Wednesday, November 01, 2006

Baby talk

We had friends visit from out of town this past weekend -- an old buddy of Jason's and his wife. I'd met the wife once before and didn't think much of her, and having her in my house for 2 days reinforced 1) my initial opinion of her, and 2) my utter abhorence of baby talk. This woman never met a perfectly harmless sentence that she couldn't make unbearable by her sing-songy inflection, accompanied by a jutting lower lip and batted eyelashes. She doesn't need to make this kind of play -- she's an accomplished surgeon, well-educated, active, etc. But for some reason, she feels compelled to speak as if she were a helpless child, and her husband eats it up, much to my (and Jason's) chagrin.

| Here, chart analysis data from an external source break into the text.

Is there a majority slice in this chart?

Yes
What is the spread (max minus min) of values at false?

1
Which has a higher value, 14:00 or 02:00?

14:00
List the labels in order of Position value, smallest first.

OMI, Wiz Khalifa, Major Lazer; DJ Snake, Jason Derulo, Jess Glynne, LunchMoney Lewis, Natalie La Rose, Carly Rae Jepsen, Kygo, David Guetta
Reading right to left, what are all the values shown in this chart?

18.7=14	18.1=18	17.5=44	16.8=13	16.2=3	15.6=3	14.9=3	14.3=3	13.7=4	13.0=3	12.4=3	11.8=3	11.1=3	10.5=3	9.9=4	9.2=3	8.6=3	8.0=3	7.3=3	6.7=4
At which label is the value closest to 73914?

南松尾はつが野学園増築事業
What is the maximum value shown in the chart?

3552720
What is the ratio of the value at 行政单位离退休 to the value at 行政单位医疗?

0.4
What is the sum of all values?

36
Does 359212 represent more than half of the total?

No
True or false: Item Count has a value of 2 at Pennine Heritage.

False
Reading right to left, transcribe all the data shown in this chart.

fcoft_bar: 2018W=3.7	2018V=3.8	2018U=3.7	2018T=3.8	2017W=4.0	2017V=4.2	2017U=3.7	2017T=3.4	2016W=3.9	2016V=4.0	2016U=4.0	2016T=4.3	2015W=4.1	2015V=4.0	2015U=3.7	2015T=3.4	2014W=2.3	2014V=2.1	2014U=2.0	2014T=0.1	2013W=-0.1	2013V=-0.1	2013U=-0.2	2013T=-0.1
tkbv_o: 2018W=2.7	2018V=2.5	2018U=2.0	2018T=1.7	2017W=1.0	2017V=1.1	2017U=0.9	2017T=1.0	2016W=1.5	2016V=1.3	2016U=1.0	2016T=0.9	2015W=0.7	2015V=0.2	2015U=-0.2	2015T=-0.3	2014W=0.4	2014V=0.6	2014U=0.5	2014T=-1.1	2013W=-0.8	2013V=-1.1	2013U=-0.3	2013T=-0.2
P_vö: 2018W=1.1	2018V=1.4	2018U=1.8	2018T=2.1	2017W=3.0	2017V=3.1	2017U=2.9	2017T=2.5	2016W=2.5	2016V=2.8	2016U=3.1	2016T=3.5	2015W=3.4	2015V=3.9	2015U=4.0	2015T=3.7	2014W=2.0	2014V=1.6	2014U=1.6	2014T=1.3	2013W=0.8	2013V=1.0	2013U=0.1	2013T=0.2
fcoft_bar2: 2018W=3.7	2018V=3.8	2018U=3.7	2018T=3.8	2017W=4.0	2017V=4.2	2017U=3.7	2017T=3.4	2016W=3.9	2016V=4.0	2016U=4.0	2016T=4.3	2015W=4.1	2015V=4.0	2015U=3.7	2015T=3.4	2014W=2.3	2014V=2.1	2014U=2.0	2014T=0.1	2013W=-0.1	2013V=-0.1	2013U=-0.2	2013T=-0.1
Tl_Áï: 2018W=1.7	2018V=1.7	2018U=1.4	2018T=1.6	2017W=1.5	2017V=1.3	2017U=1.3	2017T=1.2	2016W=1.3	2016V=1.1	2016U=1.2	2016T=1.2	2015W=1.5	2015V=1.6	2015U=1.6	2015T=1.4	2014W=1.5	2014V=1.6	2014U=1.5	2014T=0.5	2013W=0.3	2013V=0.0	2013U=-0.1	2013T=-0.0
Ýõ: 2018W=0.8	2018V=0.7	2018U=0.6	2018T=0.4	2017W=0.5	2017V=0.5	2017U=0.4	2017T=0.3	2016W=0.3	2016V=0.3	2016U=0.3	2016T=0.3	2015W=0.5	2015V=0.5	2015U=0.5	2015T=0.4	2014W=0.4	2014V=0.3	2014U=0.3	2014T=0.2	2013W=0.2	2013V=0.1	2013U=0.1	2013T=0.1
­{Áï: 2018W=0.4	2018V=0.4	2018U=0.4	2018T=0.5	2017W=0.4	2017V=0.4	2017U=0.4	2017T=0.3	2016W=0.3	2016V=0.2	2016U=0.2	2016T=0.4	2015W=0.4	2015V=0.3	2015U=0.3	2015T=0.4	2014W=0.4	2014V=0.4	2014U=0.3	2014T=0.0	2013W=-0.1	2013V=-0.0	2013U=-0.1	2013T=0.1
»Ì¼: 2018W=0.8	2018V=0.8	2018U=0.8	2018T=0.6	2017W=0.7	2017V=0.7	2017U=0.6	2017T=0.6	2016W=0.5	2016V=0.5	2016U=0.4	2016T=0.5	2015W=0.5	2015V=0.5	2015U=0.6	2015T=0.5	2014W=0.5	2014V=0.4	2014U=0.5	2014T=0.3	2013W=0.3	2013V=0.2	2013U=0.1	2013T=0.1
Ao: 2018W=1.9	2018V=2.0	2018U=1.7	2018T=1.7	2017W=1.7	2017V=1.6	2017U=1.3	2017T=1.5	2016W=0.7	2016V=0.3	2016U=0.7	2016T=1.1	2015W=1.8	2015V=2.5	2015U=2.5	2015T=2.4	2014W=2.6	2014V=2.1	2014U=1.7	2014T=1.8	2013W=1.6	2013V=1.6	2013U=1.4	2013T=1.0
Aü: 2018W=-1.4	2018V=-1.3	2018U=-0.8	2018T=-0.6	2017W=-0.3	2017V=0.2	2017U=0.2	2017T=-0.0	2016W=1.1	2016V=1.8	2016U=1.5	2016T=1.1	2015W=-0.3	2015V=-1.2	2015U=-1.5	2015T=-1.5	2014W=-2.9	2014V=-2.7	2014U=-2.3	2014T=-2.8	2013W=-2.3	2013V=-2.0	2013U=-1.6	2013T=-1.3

My reaction (near-vomiting every time she spoke) reminded me of one of my parents' favorite stories about me as a tot. I don't remember this, but apparently when I was about 2, we were living in Caracas, Venezuela, and belonged to a swim club in our neighborhood. A woman who knew us came up to me and asked me in a very baby-talky way where my parents were. I fixed her with a cold look and told her to piss off (or something to that effect).

Now, don't get me wrong -- I don't condone young kids lipping off to adults or being disrespectful, and if a child of mine ever did something like that, there would be hell to pay. But a big part of me gives props to my two-year-old self for refusing to be talked to like a moron.